Re: [PATCH for-next 1/6] RDMA/rxe: Make rxe_alloc() take pool lock

Robert Pearson <rpearsonhpe@xxxxxxxxx> · Mon, 25 Oct 2021 13:48:58 -0500

This looks useful but I had given up using xarrays to hold multicast
groups because the mgids are 128 bits. The ib_attach_mcast() verb just
passes in the QP and MGID and I couldn't think of an efficient way to
reduce the MGID to a 32 bit non-sparse index. The xarray documentation
advises against hashing the object to get an index.
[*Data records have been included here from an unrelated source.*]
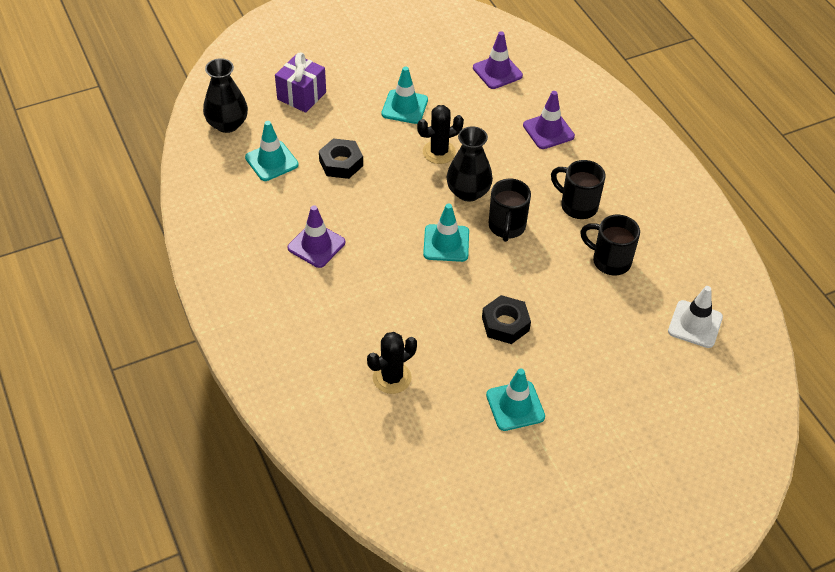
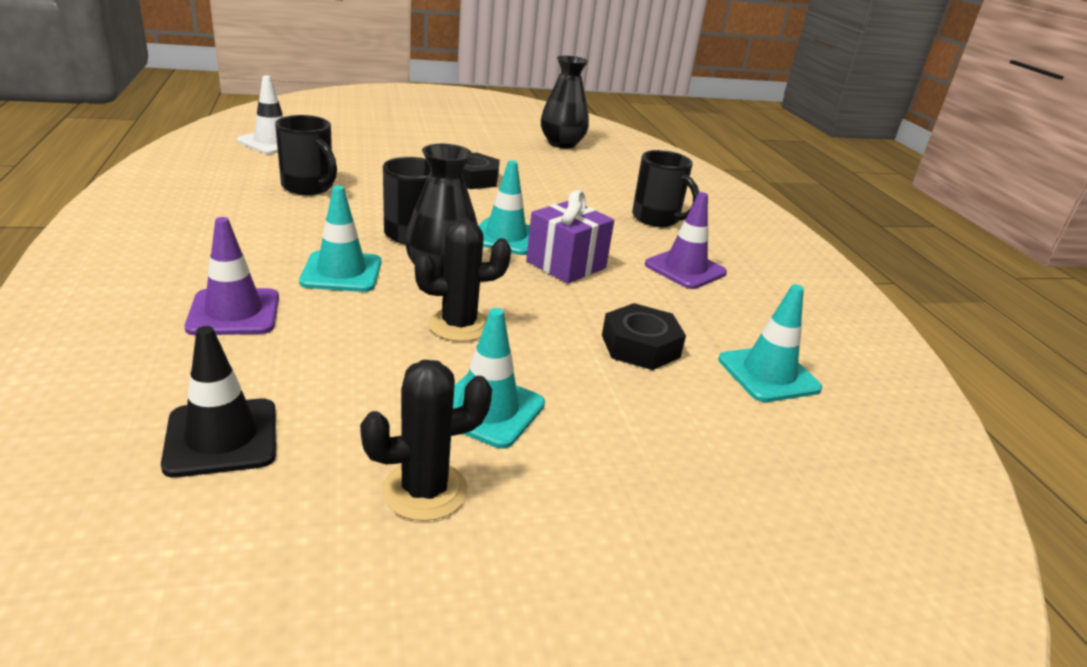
camera: 170 degrees left, 20 degrees down
(227, 124) = (879, 457): black vase -> black vase (562, 144)
(301, 96) = (721, 484): purple gift -> purple gift (566, 265)
(392, 378) = (608, 177): black cactus -> black cactus (425, 490)
(497, 72) = (222, 437): purple traffic cone -> black traffic cone
(515, 406) = (496, 146): turquoise traffic cone -> turquoise traffic cone (341, 272)
(577, 206) = (293, 230): black mug -> black mug (657, 219)

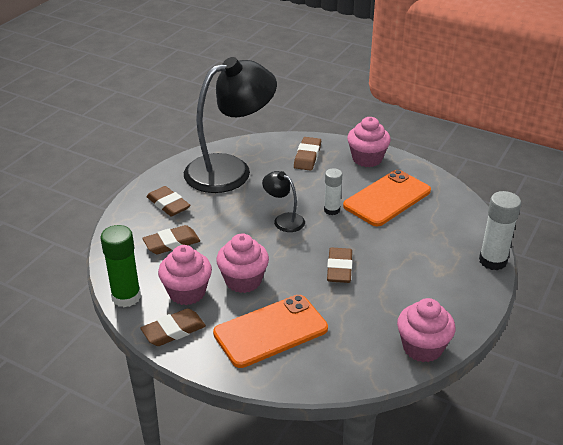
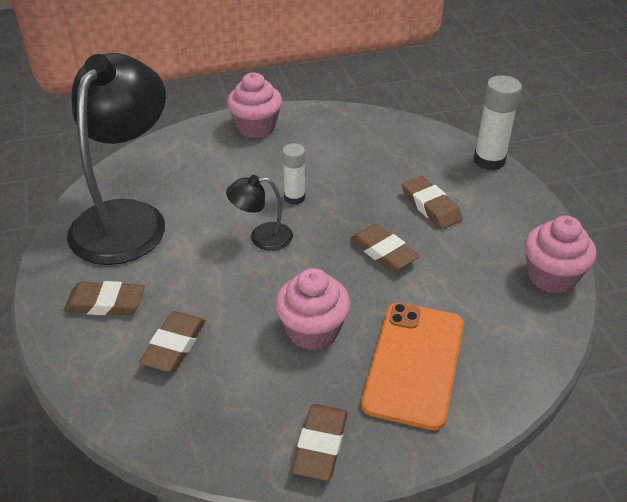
camera: 45 degrees left, 5 degrees up
(126, 297) = (209, 450): green glue stick -> none
(187, 292) = (272, 389): pink cupcake -> none
(307, 156) = (193, 157): brown eraser -> brown eraser (430, 206)
(387, 198) = (328, 156): orange phone -> none

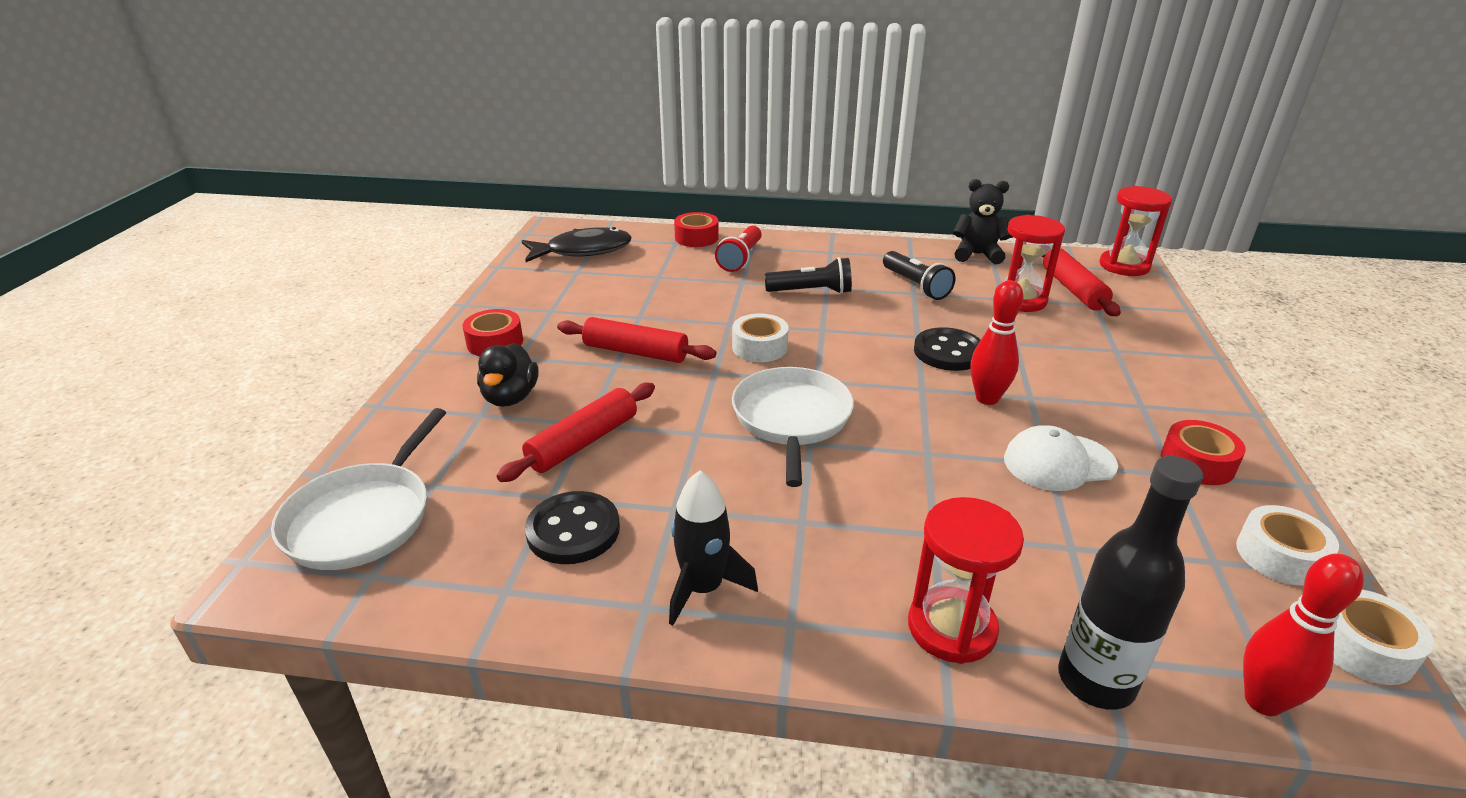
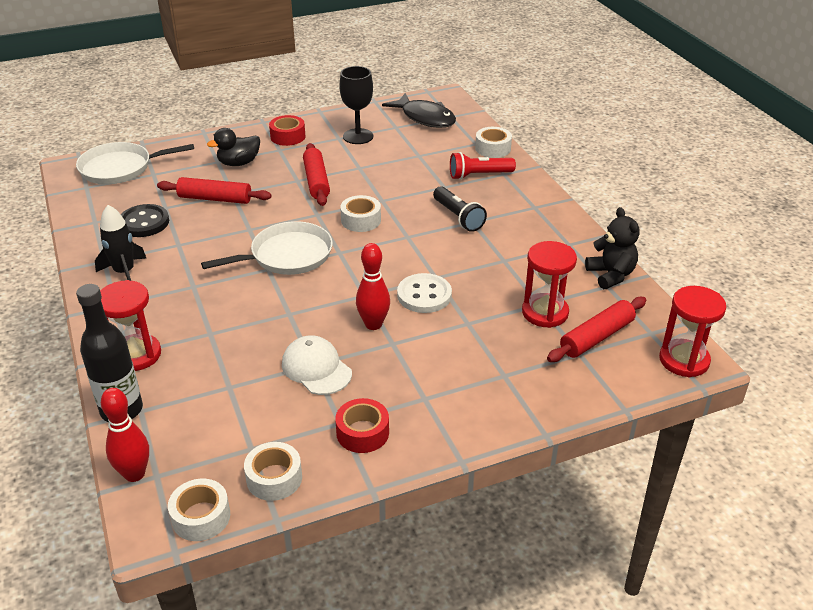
camera: 60 degrees right, 5 degrees up
(565, 298) = (358, 136): none -> black goblet
(696, 238) = (493, 148): red tape -> white tape
(916, 286) = (516, 258): black flashlight -> none
(948, 352) = (424, 295): black button -> white button

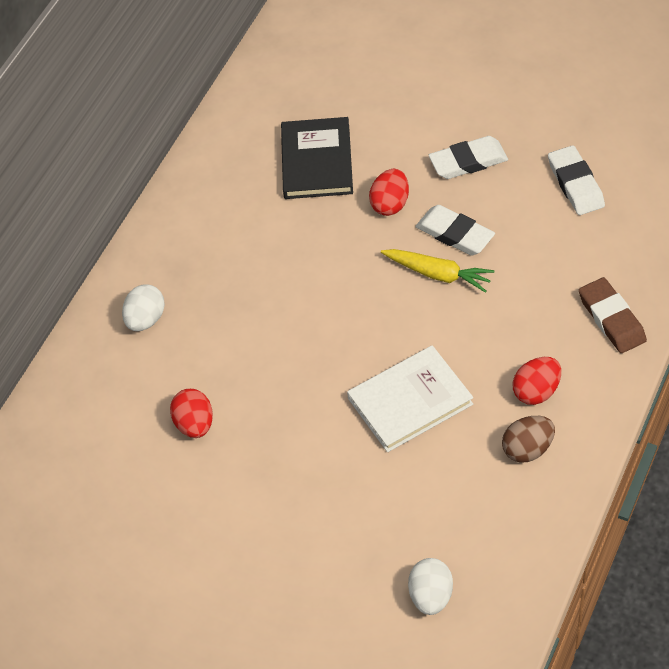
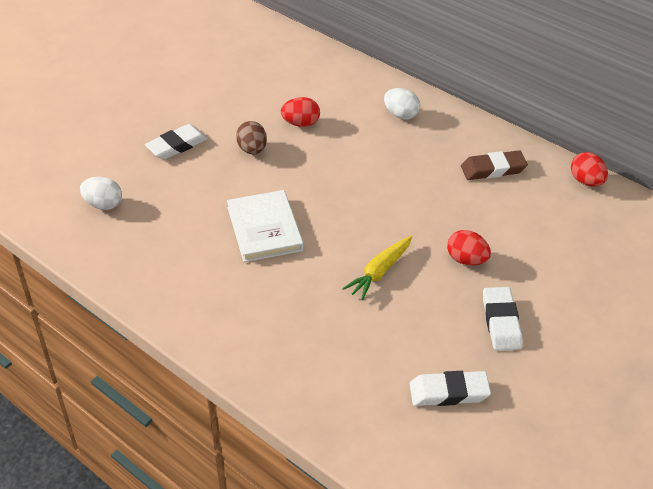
camera: 100 degrees right, 10 degrees down
(317, 161) = (529, 226): black book -> none
(455, 234) = (419, 292): white eraser -> white eraser (177, 145)
(527, 449) = (187, 283): brown egg -> brown egg (252, 150)
(536, 391) = (236, 302): red egg -> red egg (586, 181)
(611, 319) = (283, 372): brown eraser -> brown eraser (493, 169)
If Linux hands out
mcast group IDs sequentially it may be OK to just use the flag and
scope bits concatenated with the low order 24 bits of the group number
but one would have to deal with (maybe never happen) collisions. If
this worked I could get rid of all the RB trees and make everything be
xarrays.

Bob

On Mon, Oct 25, 2021 at 7:43 AM Jason Gunthorpe <jgg@xxxxxxxxxx> wrote:
>
> On Thu, Oct 21, 2021 at 12:46:50PM -0500, Bob Pearson wrote:
> > On 10/20/21 6:16 PM, Jason Gunthorpe wrote:
> > > On Sun, Oct 10, 2021 at 06:59:26PM -0500, Bob Pearson wrote:
> > >> In rxe there are two separate pool APIs for creating a new object
> > >> rxe_alloc() and rxe_alloc_locked(). Currently they are identical.
> > >> Make rxe_alloc() take the pool lock which is in line with the other
> > >> APIs in the library.
> > >>
> > >> Signed-off-by: Bob Pearson <rpearsonhpe@xxxxxxxxx>
> > >>  drivers/infiniband/sw/rxe/rxe_pool.c | 21 ++++-----------------
> > >>  1 file changed, 4 insertions(+), 17 deletions(-)
> > >>
> > >> diff --git a/drivers/infiniband/sw/rxe/rxe_pool.c b/drivers/infiniband/sw/rxe/rxe_pool.c
> > >> index ffa8420b4765..7a288ebacceb 100644
> > >> +++ b/drivers/infiniband/sw/rxe/rxe_pool.c
> > >> @@ -352,27 +352,14 @@ void *rxe_alloc_locked(struct rxe_pool *pool)
> > >>
> > >>  void *rxe_alloc(struct rxe_pool *pool)
> > >>  {
> > >> -  struct rxe_type_info *info = &rxe_type_info[pool->type];
> > >> -  struct rxe_pool_entry *elem;
> > >> +  unsigned long flags;
> > >>    u8 *obj;
> > >>
> > >> -  if (atomic_inc_return(&pool->num_elem) > pool->max_elem)
> > >> -          goto out_cnt;
> > >> -
> > >> -  obj = kzalloc(info->size, GFP_KERNEL);
> > >> -  if (!obj)
> > >> -          goto out_cnt;
> > >> -
> > >> -  elem = (struct rxe_pool_entry *)(obj + info->elem_offset);
> > >> -
> > >> -  elem->pool = pool;
> > >> -  kref_init(&elem->ref_cnt);
> > >> +  write_lock_irqsave(&pool->pool_lock, flags);
> > >> +  obj = rxe_alloc_locked(pool);
> > >> +  write_unlock_irqrestore(&pool->pool_lock, flags);
> > >
> > > But why? This just makes a GFP_KERNEL allocation into a GFP_ATOMIC
> > > allocation, which is bad.
> > >
> > > Jason
> > >
> > how bad?
>
> Quite bad..
>
> > It only has to happen once in the driver for mcast group elements
> > where currently I have (to avoid the race when two QPs try to join
> > the same mcast grp on different CPUs at the same time)
> >
> >       spin_lock()
> >       grp = rxe_get_key_locked(pool, mgid)
> >       if !grp
> >               grp = rxe_alloc_locked(pool)
> >       spin_unlock()
>
> When you have xarray the general pattern is:
>
> old = xa_load(mgid)
> if (old
>    return old
>
> new = kzalloc()
> old = xa_cmpxchg(mgid, NULL, new)
> if (old)
>      kfree(new)
>      return old;
> return new;
>
> There are several examples of this with various locking patterns
>
> Jason